File: Germany's powerful Verdi union said 71 percent of members had accepted the deal, calling it a "vote of solidarity among Lufthansa employees". AFP/Silas Stein
BERLIN - Ground crew at Germany's beleaguered airline giant Lufthansa have agreed to a $240-million cut in personnel costs in exchange for avoiding forced redundancies until March 2022, trade union Verdi said.
The agreement covers 35,000 staff in Germany and includes the cancellation of bonuses and a suspension of wage increases, as the air industry confronts an unprecedented slump in travel demand because of the pandemic.
The deal also allows for early retirement and voluntary redundancies and will protect employees from compulsory layoffs until the end of March 2022.
Germany's powerful Verdi union said 71 percent of members had accepted the deal, calling it a "vote of solidarity among Lufthansa employees".
Lufthansa's human resources chief Michael Niggemann said he was "pleased" about the outcome.
He said work should now start on agreeing measures from 2022, when the government's short-time work scheme to help firms through the Covid-19 crisis is set to end.
Lufthansa, which received a nine-billon-euro bailout from the German government in June to stay afloat, has previously said it plans to cut around 30,000 jobs by the end of the year.

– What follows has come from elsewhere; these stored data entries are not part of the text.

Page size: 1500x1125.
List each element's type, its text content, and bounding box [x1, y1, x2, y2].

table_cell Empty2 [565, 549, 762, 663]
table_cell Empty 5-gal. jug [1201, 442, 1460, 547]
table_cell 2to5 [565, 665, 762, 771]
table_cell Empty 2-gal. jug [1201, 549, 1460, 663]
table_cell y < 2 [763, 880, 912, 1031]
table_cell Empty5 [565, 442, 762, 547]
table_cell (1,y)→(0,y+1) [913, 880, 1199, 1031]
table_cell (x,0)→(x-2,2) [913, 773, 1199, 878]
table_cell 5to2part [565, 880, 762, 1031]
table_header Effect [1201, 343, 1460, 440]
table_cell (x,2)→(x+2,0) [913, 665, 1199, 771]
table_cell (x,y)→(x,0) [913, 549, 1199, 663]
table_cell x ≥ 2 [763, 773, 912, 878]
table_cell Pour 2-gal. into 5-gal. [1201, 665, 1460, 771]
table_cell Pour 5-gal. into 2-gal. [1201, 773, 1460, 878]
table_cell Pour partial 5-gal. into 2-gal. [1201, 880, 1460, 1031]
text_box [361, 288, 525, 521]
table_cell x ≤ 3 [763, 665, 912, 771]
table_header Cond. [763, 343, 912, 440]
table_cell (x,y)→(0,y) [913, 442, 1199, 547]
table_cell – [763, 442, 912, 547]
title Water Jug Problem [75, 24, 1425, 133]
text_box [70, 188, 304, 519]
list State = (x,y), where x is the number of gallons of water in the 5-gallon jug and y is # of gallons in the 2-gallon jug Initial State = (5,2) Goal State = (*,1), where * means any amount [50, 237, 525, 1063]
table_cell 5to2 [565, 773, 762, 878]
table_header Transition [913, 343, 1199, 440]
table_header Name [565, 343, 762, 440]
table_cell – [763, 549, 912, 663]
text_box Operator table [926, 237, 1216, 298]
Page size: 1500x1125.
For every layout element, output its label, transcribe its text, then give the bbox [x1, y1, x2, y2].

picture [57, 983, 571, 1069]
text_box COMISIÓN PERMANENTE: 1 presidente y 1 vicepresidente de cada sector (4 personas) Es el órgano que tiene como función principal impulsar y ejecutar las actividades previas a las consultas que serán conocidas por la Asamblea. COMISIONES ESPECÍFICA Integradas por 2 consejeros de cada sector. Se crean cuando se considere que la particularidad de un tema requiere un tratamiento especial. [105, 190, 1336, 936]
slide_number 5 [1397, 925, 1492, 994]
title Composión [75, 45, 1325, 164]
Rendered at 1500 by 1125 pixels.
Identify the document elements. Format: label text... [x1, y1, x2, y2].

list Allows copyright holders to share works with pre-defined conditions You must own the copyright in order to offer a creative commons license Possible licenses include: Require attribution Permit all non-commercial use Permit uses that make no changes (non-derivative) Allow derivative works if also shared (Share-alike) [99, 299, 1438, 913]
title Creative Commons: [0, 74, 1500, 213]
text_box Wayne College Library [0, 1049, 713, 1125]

The group has already agreed a 500-million-euro cost-saving programme with cabin crew.
Pilots' jobs are guaranteed until April 2021, but a longer-term agreement is currently being negotiated that could include forced redundancies.
Lufthansa said last month it was bracing for a "hard and challenging" winter after the pandemic forced it to scale down its flight schedule to levels not seen since the 1970s.
The airline group -- which also includes Swiss, Austrian and Brussels Airlines -- posted a 5.6 billion euro loss in the first nine months of 2020 and said it expects to burn through 350 million euros in cash per month during the fourth quarter.